A cylinder is like a prism except its bases are circles instead of polygons › In a right cylinder, the segment joining the centers of the circular bases is an altitude. The length of the altitude is called the height (h) of the cylinder › A radius of a base is also called the radius (r) of a cylinder
Theorem 12-5 › The lateral area of a cylinder equals the circumference of a base times the height of the cylinder (L.A= 2πrh) Theorem 12-6 › The volume of a cylinder equals the area of a base times the height of the cylinder V=π(r^2)h Examples: A cylinder has a radius 5 cm and height 4 cm. Find the (a) lateral, (b) total area, and (c) volume of the cylinder a. L.A = 2πrh = 2π x 5 x 4 = 40π b. T.A = L.A + 2B = 40π + 2(π x 5^2) = 90π c. V = π(r^2)h = π x 5^2 x 4 = 100π
A cone is like a pyramid except that its base is a circle instead of a polygon. Theorem 12-7 › The lateral area of a cone equals half the circumference of a base times the slant height Theorem 12-8 › The volume of a cone equals one third the area of the base times the height of the cone Examples: Find the (a) lateral area, (b) total area, and (c) volume of the cone shown. First use the Pythagorean Theorem to find l L = (√6^2 + 3^2) = (√45) = 3√5 a)L.A. = πrl = π x 3 x 3 √5 = 9π√5 b)T.A = L.A + B = 9π√5 + π x 3^2 = 9π√5 + 9π c)V = 1/3π (r^2)h = 1/3π x 3^2 x 6 = 18π
1. The volume of a cylinder is 64π. If r = h, find r. 2. A cone and a cylinder both have height 48 and radius 15. Give the ratio of their volumes without calculating the two volumes. 3. A cone is inscribed in a regular square pyramid with slant height 9 cm and base edge 6 cm. Make a sketch. Then find the volume of the cone.
A sphere is a set of all points that are a given distances from a given point Theorem 12-9 › The area of a sphere equals 4pi times the square of the radius Theorem 12-10 The volume of a sphere equals 4/3pi times the cube of the radius › Example: Find the area and the volume of a sphere with radius 2 cm A = 4π(r^2) = 4π x 2^2 = 16π (cm^2) V = 4/3π(r^3) = 4/3π x 2^3 = 32π/3 (cm^3)
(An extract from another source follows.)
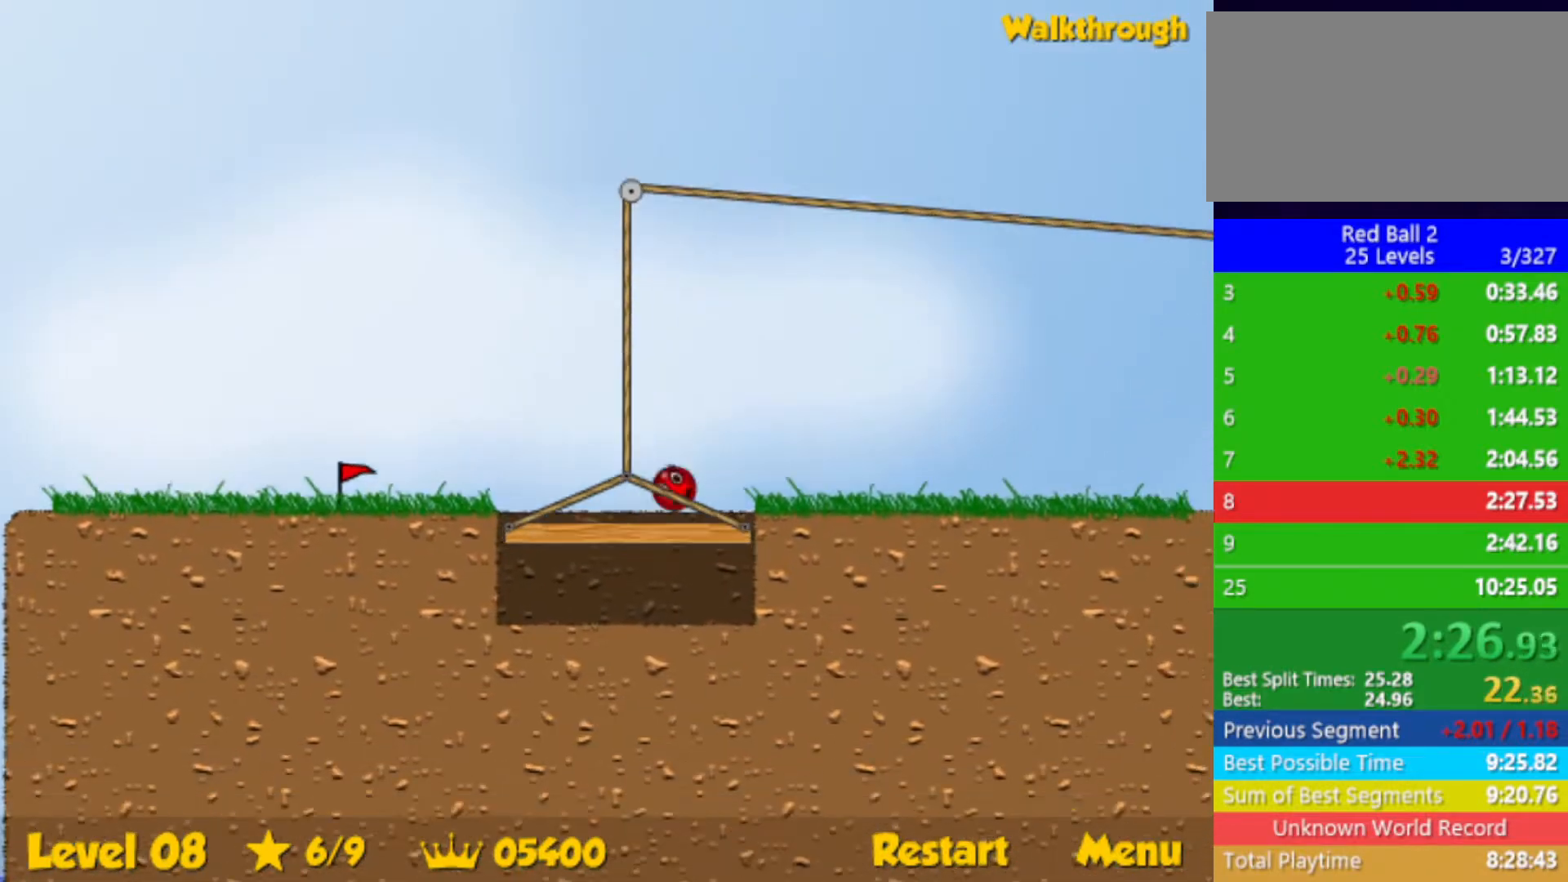
{"keys": ["right"], "events": [[167, "up", "up"]]}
1. Find the area of the circle formed when a plane passes 2 cm from the center of a sphere with radius 5 cm. 2. A circle with a diameter of 9 in. is rotated about diameter. Find the area and volume of the solid formed. 3. A solid metal ball with radius 8 cm is melted down and recast as a solid cone with the same radius. What is the height of the cone?
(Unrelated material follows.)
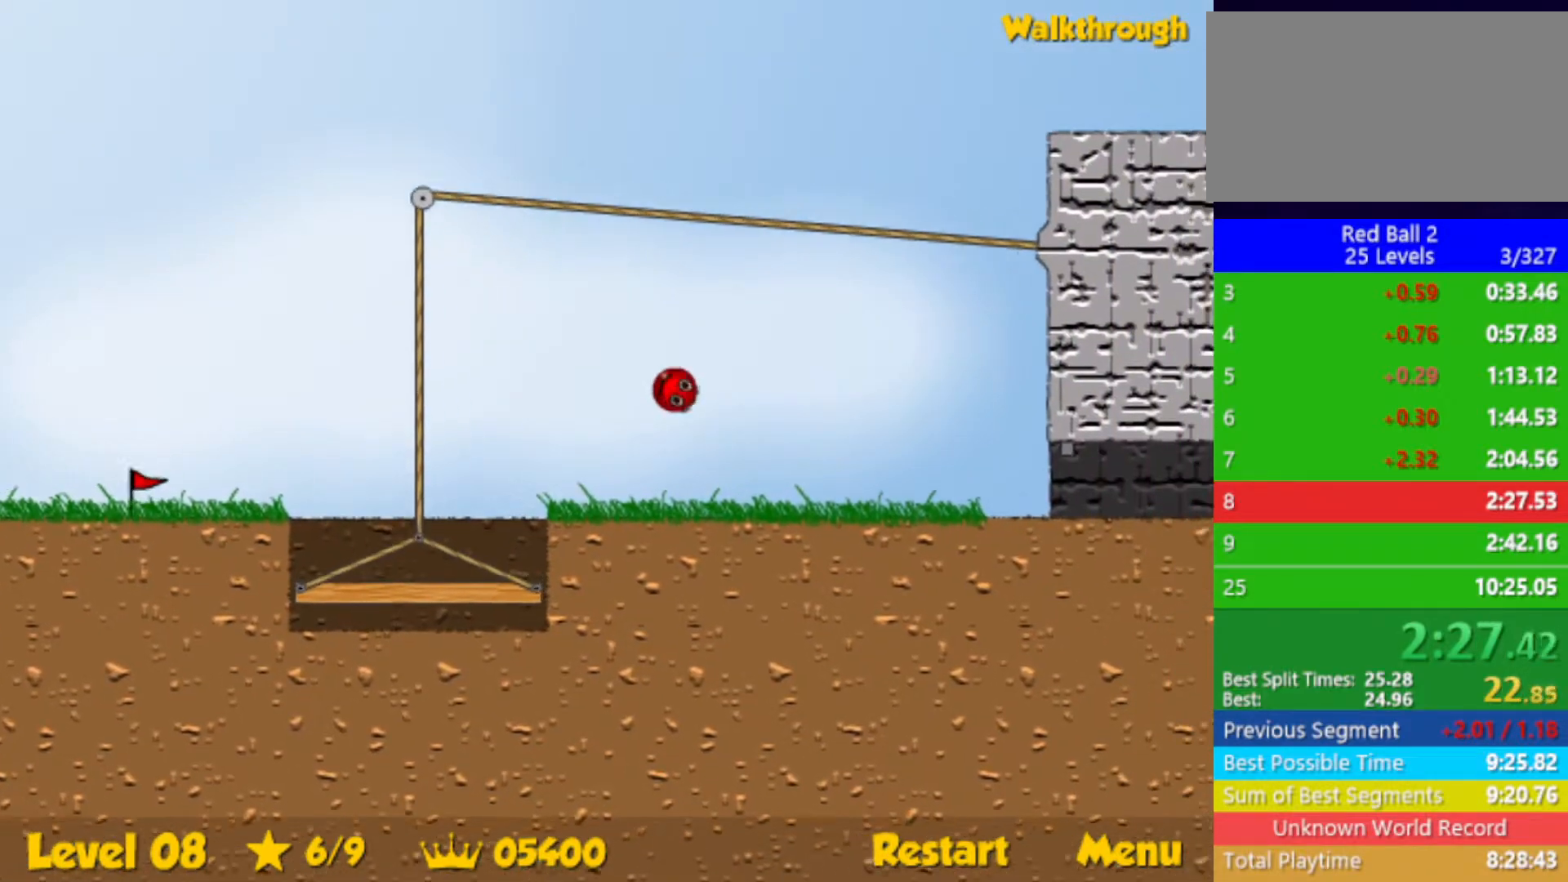
{"keys": ["right"], "events": []}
Similar solids are solids that have the same shape but not necessarily the same size. Theorem 12-11 › If the scale factor of two similar solids is a:b then The ratio of corresponding perimeters is a:b The ratio of the base areas, of the lateral areas, and of the total areas is a squared :b squared The ratio of the volumes is a cubed: b cubed Examples: For the similar solids shown, find the ratios of the (a) base perimeters, (b) lateral areas, and (c) volumes The scale factor is 6 : 10, or 3 : 5 Ratio of base perimeters = 3 : 5 Ratio of lateral areas = (3^2) : (5^2) = 9 : 25 Ratio of volume = (3^3) : (5^3) = 27 : 125
1. Assume that the Earth and the moon are smooth spheres with diameters 12,800 km and 3,200 km, respectively. Find the ratios of the following › Lengths of their equators › Areas › volumes 2. Two similar cones have radii of 4 cm and 6 cm. The total area of the smaller cone is 36π cm^2. Find the total area of the larger cone. 3. A pyramid with height 15 cm is separated into two pieces by a plane parallel to the base and 6 cm above it. What are the volumes of these two pieces if the volume of the original pyramid is 250 cm^3.